Digitalization, Internet of Things, Industry 4.0, Smart Products, Big Data – the connectivity megatrend comprises many different slogans. In essence, however, they all pursue a similar goal, namely that of comprehensive networking based on modern internet and communication technologies. It is projected that by the year 2020 more than 50 billion networks of things and systems will exist. Connectivity is also one of the most extensive and significant megatrends, whose manifestations are also evident in all other megatrends, as can be seen in the interconnections of this trendline in the fire brigade trend map.
But what does this potentially mean for fire departments and other technical assistance organizations? In general, particularly volunteer organizations tend to be more old-fashioned and more likely to adhere to tried-and-tested, fail-safe ‘analog’ devices and methods, and they are often more skeptical about adapting new digital technologies. Even though this may be true to a certain extent, in the day-to-day operations of fire services, the networking of forces with one another, with equipment, and with vehicles, as well as the communication between vehicles and other equipment will continue to increase.
Already, for example, vehicle data and parameter values of firefighting vehicles can be automatically recorded, wirelessly transmitted, and evaluated in order to identify required repairs or faults arising at an early stage. With continual refinement of automated monitoring methods, such remote diagnostics will continue to be used in other equipment in order to ensure complete functional safety.

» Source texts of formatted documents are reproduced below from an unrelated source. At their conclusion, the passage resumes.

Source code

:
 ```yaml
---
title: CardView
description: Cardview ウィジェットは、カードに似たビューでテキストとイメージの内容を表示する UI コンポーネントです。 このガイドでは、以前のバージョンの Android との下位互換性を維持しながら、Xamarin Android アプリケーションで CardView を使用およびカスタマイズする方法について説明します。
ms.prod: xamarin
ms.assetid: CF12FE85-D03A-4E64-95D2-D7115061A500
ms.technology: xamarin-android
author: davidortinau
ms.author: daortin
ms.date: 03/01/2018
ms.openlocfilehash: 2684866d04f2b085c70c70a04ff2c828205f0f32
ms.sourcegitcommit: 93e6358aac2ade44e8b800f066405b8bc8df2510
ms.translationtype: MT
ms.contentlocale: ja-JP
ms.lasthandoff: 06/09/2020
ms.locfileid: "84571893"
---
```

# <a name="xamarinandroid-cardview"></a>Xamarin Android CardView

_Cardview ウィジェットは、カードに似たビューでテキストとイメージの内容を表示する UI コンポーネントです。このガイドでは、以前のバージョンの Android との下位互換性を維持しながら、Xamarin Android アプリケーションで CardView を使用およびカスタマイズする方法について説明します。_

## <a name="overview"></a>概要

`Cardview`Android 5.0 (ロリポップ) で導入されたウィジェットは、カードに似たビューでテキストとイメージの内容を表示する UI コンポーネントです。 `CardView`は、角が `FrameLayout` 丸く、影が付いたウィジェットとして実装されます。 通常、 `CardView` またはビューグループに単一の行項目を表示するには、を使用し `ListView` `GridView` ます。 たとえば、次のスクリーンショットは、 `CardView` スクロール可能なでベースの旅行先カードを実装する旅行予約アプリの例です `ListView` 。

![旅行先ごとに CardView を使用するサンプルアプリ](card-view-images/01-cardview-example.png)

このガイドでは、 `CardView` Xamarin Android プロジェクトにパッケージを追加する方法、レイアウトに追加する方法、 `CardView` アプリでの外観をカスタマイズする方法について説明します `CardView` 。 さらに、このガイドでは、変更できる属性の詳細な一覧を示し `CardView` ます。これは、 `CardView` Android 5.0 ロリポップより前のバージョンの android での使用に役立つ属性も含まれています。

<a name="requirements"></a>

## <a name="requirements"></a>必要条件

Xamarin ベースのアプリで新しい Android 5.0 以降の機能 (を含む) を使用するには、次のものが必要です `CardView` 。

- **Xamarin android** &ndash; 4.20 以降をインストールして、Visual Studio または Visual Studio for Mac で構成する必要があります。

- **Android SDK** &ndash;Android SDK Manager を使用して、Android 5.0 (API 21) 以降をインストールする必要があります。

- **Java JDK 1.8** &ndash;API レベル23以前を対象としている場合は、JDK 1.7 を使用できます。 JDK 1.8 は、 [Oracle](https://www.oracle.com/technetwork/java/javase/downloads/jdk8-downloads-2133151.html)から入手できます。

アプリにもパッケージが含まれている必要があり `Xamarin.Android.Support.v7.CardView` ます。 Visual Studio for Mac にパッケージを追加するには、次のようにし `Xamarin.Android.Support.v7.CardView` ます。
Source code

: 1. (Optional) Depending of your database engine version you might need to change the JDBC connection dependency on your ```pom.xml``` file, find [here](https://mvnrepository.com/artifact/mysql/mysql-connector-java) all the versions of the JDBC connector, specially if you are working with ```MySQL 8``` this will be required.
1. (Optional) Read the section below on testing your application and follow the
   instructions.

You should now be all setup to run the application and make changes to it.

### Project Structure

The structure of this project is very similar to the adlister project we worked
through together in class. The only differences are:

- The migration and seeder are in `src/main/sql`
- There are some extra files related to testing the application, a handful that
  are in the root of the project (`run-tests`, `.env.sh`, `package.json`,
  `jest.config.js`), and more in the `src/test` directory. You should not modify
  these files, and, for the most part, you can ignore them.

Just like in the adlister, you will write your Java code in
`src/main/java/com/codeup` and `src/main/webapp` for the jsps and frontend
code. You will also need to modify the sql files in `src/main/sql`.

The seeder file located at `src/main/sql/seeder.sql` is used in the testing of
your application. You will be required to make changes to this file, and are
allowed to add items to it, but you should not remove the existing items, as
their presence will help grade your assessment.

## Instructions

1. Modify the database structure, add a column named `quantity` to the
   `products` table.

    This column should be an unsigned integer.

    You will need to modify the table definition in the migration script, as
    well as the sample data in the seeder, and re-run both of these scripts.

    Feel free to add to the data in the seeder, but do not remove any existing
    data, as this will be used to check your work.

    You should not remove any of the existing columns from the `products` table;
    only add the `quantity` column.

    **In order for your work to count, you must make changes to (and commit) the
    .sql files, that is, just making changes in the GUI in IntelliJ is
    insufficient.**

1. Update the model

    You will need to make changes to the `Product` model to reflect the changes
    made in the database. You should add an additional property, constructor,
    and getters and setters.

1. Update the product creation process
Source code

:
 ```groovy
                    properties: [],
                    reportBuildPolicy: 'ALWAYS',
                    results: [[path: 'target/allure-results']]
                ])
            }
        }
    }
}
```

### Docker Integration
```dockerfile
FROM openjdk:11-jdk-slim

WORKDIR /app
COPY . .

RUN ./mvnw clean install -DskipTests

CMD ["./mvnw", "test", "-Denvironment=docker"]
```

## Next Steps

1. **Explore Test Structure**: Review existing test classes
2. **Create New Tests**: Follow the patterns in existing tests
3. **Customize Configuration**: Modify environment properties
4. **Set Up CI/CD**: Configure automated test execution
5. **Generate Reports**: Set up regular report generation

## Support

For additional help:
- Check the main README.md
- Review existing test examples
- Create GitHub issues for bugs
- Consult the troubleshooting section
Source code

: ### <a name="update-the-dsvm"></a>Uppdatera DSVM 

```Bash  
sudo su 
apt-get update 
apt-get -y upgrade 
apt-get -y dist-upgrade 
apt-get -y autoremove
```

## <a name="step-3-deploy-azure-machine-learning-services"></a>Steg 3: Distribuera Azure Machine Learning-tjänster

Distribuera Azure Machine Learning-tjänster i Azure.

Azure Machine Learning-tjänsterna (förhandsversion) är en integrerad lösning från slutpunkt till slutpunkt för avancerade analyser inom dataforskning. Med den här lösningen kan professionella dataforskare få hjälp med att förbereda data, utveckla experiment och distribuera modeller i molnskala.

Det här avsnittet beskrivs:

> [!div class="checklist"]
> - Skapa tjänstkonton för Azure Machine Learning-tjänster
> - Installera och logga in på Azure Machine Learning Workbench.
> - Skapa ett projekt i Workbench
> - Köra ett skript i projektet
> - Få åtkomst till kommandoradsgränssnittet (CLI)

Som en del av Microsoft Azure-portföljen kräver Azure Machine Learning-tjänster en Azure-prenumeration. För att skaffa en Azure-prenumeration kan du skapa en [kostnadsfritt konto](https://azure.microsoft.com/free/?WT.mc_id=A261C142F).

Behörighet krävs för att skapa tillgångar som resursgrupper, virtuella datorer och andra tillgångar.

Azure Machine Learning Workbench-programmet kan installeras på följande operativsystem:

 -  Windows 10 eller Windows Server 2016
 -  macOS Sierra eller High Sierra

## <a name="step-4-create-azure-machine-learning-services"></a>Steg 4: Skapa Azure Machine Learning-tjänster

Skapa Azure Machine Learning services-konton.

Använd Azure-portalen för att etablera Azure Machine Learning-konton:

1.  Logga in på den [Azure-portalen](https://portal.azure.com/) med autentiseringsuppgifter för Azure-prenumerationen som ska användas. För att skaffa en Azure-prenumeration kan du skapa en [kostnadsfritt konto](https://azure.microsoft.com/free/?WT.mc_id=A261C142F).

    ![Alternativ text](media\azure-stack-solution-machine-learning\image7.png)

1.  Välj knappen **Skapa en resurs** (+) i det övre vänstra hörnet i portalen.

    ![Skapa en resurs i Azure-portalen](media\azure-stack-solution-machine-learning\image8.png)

Digitization and networking also provide fire brigades with a variety of operational possibilities, such as workflows, deployment coordination, and monitoring of emergency crews, through, for example, indoor navigation, monitoring and transmission of vital signs, intelligent smoke detectors, augmented reality systems, and much more.
On the other hand, digitization and networking are also highly dependent on a power supply, since the modules, sensors, and transmission units have to be supplied with electricity. This means, of course, that the number of electronic or battery-powered devices also increases in private households, which inevitably increases the statistical risk of fire, due to malfunctions of charger devices, or defective sensors.
There is a great deal of potential, but, among all the prevailing excitement surrounding digitization, one must always bear in mind aspects of sensibility, practicality, and necessity. Adaptations and changes in the context of increased networking are ultimately intended to assist emergency crews and make their work easier. They should by no means overwhelm them or distract or hinder them from their primary activities, namely the saving of human life and the extinguishing of fires. It will be important to use those technologies that simplify the work and make the deployment safer in a simple and intuitive way.